WORK INSTRUCTION:
Gather each line in the listing below that contains the string "Utama", and copy those lines out. Upper and lower case must match.

◇ ◇ ◇ ◇

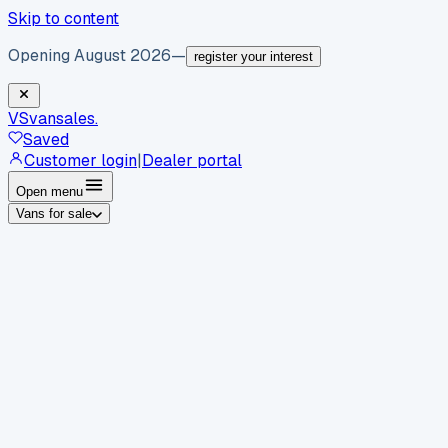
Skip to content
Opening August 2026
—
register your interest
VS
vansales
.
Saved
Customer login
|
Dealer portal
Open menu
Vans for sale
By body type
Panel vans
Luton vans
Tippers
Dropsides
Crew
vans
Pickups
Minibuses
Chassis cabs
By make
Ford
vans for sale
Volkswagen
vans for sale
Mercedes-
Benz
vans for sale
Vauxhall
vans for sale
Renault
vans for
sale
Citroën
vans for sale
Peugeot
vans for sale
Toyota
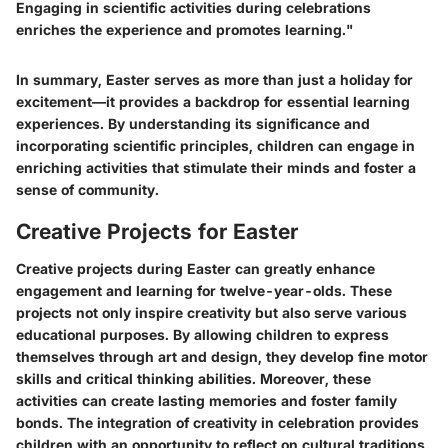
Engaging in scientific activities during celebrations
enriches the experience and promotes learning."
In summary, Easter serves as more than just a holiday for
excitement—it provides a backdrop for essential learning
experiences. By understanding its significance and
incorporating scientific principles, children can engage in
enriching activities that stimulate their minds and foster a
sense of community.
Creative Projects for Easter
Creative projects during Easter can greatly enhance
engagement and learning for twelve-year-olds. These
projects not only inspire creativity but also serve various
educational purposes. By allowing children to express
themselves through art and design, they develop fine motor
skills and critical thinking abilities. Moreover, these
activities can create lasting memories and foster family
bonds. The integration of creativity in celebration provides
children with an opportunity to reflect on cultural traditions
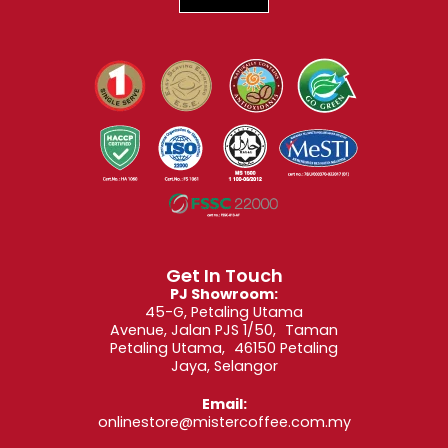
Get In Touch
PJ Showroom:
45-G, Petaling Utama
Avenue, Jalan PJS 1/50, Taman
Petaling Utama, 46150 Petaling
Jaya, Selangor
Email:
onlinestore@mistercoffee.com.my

◇ ◇ ◇ ◇

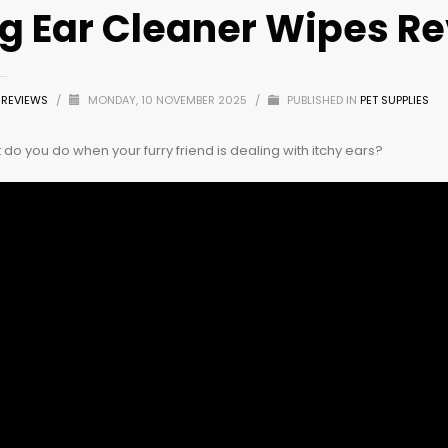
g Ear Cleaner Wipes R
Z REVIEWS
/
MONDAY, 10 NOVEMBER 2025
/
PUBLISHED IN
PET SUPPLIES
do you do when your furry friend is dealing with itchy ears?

◇ ◇ ◇ ◇

TASK ANSWER:
45-G, Petaling Utama
Petaling Utama, 46150 Petaling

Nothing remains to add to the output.